▶ _TEXT_:
______

Often the term microwaves or microwave energy is applied to a broad range
of radiofrequency energies particularly with respect to the common heating
frequencies, 915 MHz and 2450 MHz. The former is often employed in
industrial heating applications while the latter is the frequency of the
common household microwave oven and therefore represents a good frequency
to excite water molecules. In this writing the term "microwaves" is
generally employed to represent "radiofrequency energies selected from the
range of about 500 to 5000 MHz", since in a practical sense this total
range is employable for the subject invention.
The absorption of microwaves by the energy bands, particularly the
vibrational energy levels, of atoms or molecules results in the thermal
activation of the nonplasma material and the excitation of valence
electrons. The nonplasma nature of these interactions is important for a
separate and distinct form of heating employs plasma formed by arc
conditions at a high temperature, often more than 3000.degree. F., and at
much reduced pressures or vacuum conditions. For instance, refer to
Kirk-Othmer, Encyclopedia of Chemical Technology, 3rd Edition,
Supplementary Volume, pages 599-608, Plasma Technology. In microwave
technology, as applied in the subject invention, neither condition is
present and therefore no plasmas are formed.

______

▶ _EXERCISES_:
a) Can you copy the microwave heating text word for word, starting with "Often the term" and going on through "the subject invention."?
b) How would the text on microwave heating carry on past its final sentence?
None of the records are needed here.

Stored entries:
______

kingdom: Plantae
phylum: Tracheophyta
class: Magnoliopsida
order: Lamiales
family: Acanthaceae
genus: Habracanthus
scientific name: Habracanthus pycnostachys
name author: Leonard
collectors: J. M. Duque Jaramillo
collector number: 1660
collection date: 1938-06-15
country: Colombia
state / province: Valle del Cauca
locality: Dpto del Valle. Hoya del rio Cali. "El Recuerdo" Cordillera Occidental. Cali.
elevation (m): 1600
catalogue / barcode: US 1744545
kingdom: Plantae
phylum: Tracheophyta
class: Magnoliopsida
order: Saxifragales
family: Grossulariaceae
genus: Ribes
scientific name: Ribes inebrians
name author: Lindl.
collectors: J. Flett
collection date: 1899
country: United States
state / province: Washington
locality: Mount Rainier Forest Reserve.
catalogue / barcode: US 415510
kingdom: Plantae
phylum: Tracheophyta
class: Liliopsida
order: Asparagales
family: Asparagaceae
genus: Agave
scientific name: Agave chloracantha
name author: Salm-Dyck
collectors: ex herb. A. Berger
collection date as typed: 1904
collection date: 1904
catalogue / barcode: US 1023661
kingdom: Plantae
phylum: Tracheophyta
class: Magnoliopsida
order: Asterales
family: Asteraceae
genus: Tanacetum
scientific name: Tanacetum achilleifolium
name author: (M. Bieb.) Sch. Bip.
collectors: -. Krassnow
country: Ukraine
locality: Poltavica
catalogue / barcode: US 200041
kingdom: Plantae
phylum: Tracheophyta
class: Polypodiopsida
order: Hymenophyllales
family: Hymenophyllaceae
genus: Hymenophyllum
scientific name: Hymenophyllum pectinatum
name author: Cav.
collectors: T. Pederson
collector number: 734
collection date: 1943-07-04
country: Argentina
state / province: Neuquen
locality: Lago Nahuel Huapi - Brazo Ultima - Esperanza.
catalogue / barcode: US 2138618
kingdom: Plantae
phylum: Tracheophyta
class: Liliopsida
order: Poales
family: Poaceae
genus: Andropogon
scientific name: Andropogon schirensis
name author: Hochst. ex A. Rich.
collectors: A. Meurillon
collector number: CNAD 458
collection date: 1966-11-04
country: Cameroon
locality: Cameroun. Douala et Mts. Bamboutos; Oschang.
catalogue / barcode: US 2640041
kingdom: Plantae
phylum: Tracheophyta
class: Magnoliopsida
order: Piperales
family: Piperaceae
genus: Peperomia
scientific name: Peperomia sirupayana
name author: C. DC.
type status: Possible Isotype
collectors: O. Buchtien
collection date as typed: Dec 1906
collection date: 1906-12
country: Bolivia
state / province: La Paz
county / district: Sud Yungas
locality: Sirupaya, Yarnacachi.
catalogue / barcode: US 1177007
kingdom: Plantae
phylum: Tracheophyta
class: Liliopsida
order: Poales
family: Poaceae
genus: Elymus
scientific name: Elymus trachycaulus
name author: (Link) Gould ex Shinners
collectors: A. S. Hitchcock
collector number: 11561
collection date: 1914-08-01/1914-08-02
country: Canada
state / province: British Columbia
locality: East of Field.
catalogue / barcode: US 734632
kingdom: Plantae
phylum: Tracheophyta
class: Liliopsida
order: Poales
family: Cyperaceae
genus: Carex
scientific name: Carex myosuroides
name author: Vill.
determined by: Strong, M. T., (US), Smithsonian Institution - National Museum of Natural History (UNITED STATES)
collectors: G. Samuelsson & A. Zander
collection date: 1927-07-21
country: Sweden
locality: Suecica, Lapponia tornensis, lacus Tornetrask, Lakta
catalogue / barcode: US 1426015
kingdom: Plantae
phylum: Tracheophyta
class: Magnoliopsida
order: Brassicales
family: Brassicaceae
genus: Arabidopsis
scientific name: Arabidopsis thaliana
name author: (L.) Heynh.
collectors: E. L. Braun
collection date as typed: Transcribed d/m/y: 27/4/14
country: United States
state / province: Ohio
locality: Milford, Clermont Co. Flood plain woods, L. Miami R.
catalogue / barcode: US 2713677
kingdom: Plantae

______

▶ _ANSWERS FOR THE TASKS_:
a)
Often the term microwaves or microwave energy is applied to a broad range
of radiofrequency energies particularly with respect to the common heating
frequencies, 915 MHz and 2450 MHz. The former is often employed in
industrial heating applications while the latter is the frequency of the
common household microwave oven and therefore represents a good frequency
to excite water molecules. In this writing the term "microwaves" is
generally employed to represent "radiofrequency energies selected from the
range of about 500 to 5000 MHz", since in a practical sense this total
range is employable for the subject invention.

b)
Microwaves lower the effective activation energy required for desirable
chemical reactions since they can act locally on a microscopic scale by
exciting electrons of a group of specific atoms in contrast to normal
global heating which raises the bulk temperature. Further this microscopic
interaction is favored by polar molecules whose electrons become easily
locally excited leading to high chemical activity; however, nonpolar
molecules adjacent to such polar molecules are also affected but at a
reduced extent. An example is the heating of polar water molecules in a
common household microwave oven where the container is of nonpolar
material, that is, microwave-passing, and stays relatively cool.
In this sense microwaves are often referred to as a form of catalysis when
applied to chemical reaction rates. For instance, refer to Kirk-Othmer,
Encyclopedia of Chemical Technology, 3rd Edition, Volume 15, pages
494-517, Microwave Technology.
Related U.S. microwave patents include:
No. Inventor Year
4,144,189 Kirkbride 1979
4,968,403 Herbst et al. 1990
5,269,892 Cha 1993
5,268,343 Hopp et al. 1993
Referring to the above list, Kirkbride discloses regeneration of spent
fluid cracking catalysts by heating with microwaves to a range of
700-900.degree. F. to remove coke; however, preheating by conventional
means is suggested before usage of microwaves. The subject invention
operates with much lower temperatures by microwave catalysis not just
microwave heating.
Herbst et al. discloses an improvement in the regeneration of cracking
catalysts by selective use of microwave heating. High temperatures in the
650-750.degree. C. range are employed. The subject invention employs
microwave catalysis not just microwave heating.
Cha discloses char-gas oxide reactions, such as NO.sub.x decomposition,
catalyzed by microwaves, but does not decompose general hazardous matter,
like organics. Yet this shows that if any NO.sub.x was present, it is made
environmentally safe.
Hopp et al. disclose a conventional reactivation process for activated
charcoal catalyst used with the preparation of R-227 refrigerant by
heating to the 450-900.degree. C. range. No microwaves are employed. The
subject invention operates with much lower temperatures by microwave
catalysis.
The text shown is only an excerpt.